Segment Start: Data for this task
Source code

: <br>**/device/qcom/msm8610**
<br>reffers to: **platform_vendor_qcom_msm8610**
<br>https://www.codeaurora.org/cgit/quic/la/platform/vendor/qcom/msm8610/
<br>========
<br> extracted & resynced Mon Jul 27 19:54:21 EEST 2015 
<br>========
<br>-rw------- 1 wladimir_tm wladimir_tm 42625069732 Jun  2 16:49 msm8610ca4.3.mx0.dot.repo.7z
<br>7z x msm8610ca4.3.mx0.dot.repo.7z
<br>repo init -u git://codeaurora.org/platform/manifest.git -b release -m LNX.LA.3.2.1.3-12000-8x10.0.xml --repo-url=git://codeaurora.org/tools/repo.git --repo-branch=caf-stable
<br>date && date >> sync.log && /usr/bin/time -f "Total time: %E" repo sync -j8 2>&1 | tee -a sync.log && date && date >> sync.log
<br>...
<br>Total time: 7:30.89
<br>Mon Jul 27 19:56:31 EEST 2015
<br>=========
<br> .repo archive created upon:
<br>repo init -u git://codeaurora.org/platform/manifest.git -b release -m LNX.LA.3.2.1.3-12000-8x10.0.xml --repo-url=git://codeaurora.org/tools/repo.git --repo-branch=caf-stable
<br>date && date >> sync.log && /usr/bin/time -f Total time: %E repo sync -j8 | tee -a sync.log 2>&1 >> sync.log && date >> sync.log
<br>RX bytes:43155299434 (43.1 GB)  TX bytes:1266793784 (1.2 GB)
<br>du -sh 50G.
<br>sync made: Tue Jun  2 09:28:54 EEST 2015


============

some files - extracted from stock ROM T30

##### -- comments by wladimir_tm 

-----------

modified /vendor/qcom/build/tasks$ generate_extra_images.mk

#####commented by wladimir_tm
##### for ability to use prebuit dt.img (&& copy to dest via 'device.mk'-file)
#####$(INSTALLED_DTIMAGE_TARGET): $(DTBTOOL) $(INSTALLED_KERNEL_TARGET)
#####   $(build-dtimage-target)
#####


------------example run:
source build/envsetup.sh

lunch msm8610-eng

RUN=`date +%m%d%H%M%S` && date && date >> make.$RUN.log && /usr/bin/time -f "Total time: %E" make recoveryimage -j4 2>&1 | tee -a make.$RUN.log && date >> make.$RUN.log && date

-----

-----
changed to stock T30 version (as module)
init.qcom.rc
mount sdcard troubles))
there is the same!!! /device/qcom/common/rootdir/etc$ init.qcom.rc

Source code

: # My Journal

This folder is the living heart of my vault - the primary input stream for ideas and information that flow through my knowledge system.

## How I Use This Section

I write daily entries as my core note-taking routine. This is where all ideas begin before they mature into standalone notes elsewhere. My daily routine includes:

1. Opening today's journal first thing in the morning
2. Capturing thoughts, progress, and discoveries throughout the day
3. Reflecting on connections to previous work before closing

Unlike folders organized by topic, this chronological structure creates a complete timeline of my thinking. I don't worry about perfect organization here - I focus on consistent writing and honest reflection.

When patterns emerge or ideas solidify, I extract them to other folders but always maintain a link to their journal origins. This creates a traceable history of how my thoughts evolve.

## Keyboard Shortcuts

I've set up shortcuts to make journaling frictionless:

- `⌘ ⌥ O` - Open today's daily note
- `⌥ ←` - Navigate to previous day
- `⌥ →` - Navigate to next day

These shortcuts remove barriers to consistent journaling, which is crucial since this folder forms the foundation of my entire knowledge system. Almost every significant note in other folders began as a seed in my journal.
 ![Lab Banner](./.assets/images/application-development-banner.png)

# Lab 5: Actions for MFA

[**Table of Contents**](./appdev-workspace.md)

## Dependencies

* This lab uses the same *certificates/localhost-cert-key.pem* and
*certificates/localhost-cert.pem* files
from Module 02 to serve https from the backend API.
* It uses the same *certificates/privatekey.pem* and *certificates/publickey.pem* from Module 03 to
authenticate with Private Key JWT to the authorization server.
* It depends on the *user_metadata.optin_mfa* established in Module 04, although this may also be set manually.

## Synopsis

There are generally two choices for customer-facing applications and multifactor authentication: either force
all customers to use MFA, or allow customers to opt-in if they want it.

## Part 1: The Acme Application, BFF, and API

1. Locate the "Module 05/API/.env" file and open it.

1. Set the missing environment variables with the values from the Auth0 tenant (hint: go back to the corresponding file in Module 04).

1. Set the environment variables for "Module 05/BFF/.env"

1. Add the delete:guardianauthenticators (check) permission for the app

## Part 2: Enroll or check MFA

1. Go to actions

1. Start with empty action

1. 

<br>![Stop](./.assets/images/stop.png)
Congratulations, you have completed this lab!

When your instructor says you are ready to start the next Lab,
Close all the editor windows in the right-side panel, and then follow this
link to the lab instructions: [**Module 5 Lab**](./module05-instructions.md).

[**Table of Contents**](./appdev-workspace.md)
Segment End: Data for this task
Segment Start: Data for this task
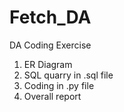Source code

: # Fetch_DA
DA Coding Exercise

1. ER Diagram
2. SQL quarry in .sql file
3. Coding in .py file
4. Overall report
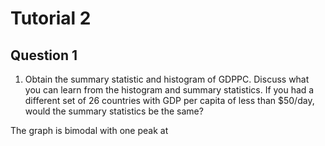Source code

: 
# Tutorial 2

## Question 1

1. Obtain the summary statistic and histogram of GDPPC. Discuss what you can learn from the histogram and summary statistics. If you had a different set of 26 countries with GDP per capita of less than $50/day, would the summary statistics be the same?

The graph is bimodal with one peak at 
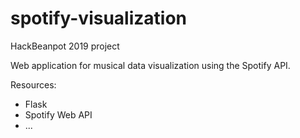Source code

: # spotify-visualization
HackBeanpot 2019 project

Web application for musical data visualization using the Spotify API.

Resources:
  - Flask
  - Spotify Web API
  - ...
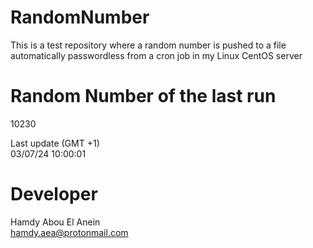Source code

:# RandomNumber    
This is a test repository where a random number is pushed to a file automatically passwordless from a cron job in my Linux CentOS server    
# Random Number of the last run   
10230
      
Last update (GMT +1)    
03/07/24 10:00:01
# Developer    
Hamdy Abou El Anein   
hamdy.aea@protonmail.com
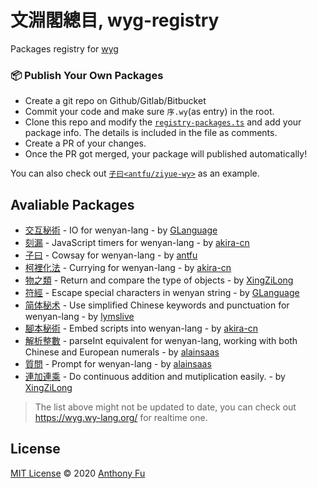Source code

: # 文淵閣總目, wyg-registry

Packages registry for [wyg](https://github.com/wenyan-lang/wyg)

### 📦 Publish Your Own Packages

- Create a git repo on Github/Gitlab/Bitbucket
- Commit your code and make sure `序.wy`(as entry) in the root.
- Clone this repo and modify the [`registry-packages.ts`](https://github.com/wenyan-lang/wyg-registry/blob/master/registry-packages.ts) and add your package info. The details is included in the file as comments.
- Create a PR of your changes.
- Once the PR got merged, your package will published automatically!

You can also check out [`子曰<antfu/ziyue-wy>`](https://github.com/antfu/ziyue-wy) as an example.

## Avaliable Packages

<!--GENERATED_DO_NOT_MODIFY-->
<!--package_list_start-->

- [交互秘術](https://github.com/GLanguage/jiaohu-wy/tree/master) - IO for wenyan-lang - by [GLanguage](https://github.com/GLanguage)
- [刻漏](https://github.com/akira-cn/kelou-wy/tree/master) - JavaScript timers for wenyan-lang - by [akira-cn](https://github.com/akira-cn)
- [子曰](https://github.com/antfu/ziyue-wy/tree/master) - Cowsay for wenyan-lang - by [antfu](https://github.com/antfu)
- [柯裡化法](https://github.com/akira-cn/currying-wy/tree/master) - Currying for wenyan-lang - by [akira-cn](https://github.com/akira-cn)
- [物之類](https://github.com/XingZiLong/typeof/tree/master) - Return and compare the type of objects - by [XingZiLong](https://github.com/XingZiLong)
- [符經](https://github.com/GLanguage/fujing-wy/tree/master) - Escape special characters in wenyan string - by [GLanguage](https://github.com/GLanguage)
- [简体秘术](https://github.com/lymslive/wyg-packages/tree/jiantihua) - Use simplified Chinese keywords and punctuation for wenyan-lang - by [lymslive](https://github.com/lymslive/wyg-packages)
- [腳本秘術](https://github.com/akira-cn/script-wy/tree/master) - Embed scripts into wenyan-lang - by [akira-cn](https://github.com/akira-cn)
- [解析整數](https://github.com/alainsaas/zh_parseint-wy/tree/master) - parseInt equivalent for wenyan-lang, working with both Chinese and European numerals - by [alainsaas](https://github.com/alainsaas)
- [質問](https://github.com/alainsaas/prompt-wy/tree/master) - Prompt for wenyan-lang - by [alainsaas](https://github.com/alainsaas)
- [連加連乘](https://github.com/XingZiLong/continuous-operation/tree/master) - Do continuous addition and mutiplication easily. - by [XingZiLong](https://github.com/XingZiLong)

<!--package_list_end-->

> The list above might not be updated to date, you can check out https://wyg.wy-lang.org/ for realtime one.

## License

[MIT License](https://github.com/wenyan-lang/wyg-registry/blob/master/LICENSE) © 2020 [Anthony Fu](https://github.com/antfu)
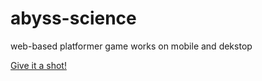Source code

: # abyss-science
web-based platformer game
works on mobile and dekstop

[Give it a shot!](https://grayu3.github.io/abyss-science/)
Segment End: Data for this task
• **Your goal**
Copy each line above holding "abyss".

• **Answer for the task**
: # abyss-science
[Give it a shot!](https://grayu3.github.io/abyss-science/)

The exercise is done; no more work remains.